Помнишь, как она, пьяная, вломилась в палату к Дилану в больнице Святого Винсента в Нью-Йорке, где он умирал от алкогольного отравления? Как она бросилась на его распростертое больное тело и умоляла его остаться, бороться и быть мужчиной, любить ее, говорить и ходить. И перестать умирать, Бога ради. Сестра говорит, что ей очень лестно, что я сравнила ее с Диланом Томасом, но она все-таки просит меня уйти. Ей надо подумать. Я говорю: Хорошо, я уйду. Но завтра снова приду. Она говорит, что мы, люди, такие смешные. Ведем учет каждой секунды, каждой минуты, каждого дня, месяца, года, делим время на отрезки и даем им названия, тогда как время – такое громоздкое, несоразмерное и неуловимое. Собственно, как сама жизнь. Ей искренне жаль тех людей, которые придумали концепцию «измерения времени». Так оптимистично, говорит она. Так прекрасно бессмысленно. Очень по-человечески.
Я говорю: Эльфи, если лично тебе не подходят системы для измерения наших жизней, это не значит, что жизнь не нуждается в измерении.
Может быть, отвечает она, но только не в соответствии с глупыми буржуазными представлениями об ограниченных временных рамках. Время – опять же, как жизнь, – есть природная сила, которая не поддается не только классификации, но даже определению.
Я говорю, что, наверное, мне и вправду надо идти. Прошу прощения, профессор Пинхед, что срываюсь с занятий пораньше, но на моем измерителе кончается время. Я купила себе два часа, и они уже на исходе. К вопросу о времени.
Я знала, что сумею заставить тебя уйти, говорит Эльфи. Мы обнимаемся на прощание, я говорю, что очень-очень ее люблю, пока слова не становятся невыносимыми, и мы просто дышим в объятиях друг друга в течение минуты, а потом я ухожу. Мне нужно быть в другом месте.

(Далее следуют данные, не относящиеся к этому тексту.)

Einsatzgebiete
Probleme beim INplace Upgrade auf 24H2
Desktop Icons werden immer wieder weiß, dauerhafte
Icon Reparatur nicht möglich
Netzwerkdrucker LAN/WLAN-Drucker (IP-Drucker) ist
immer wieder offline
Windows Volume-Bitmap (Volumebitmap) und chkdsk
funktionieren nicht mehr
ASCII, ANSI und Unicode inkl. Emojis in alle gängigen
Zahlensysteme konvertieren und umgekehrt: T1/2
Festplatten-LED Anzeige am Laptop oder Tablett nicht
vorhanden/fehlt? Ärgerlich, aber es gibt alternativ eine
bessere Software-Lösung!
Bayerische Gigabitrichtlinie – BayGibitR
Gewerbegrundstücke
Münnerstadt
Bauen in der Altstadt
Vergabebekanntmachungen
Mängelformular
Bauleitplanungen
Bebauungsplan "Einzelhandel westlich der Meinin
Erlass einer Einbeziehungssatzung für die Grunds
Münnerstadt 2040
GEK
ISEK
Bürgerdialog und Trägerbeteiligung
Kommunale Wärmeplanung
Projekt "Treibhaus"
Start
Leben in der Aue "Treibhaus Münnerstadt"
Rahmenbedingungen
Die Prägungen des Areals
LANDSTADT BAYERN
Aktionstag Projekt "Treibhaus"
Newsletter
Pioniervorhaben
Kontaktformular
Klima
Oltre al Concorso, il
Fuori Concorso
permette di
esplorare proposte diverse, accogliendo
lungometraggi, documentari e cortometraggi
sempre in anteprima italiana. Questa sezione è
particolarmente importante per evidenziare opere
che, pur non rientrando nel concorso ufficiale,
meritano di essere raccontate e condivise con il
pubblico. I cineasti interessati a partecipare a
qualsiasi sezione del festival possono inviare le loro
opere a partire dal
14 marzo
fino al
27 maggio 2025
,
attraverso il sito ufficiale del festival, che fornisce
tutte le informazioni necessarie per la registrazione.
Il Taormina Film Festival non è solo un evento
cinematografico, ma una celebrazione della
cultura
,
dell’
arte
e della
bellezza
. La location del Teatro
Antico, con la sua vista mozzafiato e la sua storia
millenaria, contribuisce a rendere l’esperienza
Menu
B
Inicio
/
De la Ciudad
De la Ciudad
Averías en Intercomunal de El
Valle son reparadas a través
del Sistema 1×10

Спускаясь по лестнице к выходу из больницы, я проверяю сообщения в телефоне. Сообщение от Норы, моей четырнадцатилетней дочери: Как там Эльфи??????????????????????? Уилл сломал входную дверь. Сообщение от Уилла, моего восемнадцатилетнего сына, который учится на первом курсе в Нью-Йоркском университете, но сейчас по моей просьбе приехал домой в Торонто, чтобы присматривать за Норой, пока я сама буду в Грязных водах: Нора говорит, ты разрешаешь ей гулять до четырех утра. Это правда? Обними за меня Эльфи! Слив в ванне забился Нориными волосами. И сообщение от моей лучшей подруги Джули, которая ждет меня в гости сегодня вечером: Красное или белое? Передавай привет Эльфи. <3
В прошлый раз Эльфи пыталась покончить с собой, медленно испаряясь в пространстве. Это была затаенная попытка исчезнуть, уморив себя голодом. Мама позвонила мне в Торонто и сказала, что Эльфи ничего не ест, но просит их с Ником не звонить докторам. Они оба в отчаянии и не знают, что делать. Могу я приехать? Я примчалась к Эльфи прямо из аэропорта. Она лежала в постели. Она спросила, что я здесь делаю. Я сказала, что приехала вызвать ей скорую. Мама, может быть, и обещала не вызывать ей врачей, но я-то не обещала. Мама сидела в столовой. Спиной к нам обеим. Как любая хорошая мать, она не могла поддержать одну дочь против другой и поэтому решила не вмешиваться вообще. Я сказала, что позвоню прямо сейчас. Извини, но так надо. Эльфи умоляла меня никуда не звонить. Умоляла чуть ли не слезно. Она сложила ладони в мольбе. Клялась, что начнет есть. Мама так и сидела в столовой. Я сказала Эльфи, что скорая уже едет. Дверь в сад стояла открытой, в дом проникал запах сирени. Я не поеду в больницу, сказала Эльфи. Придется поехать, сказала я. Она окликнула маму. Мам, скажи ей, что я никуда не поеду. Мама не произнесла ни единого слова. Она даже не обернулась. Пожалуйста, сказала Эльфи. Я очень прошу! Когда врачи уложили ее на носилки, она собрала все свои силы, которые еще оставались, и показала мне средний палец.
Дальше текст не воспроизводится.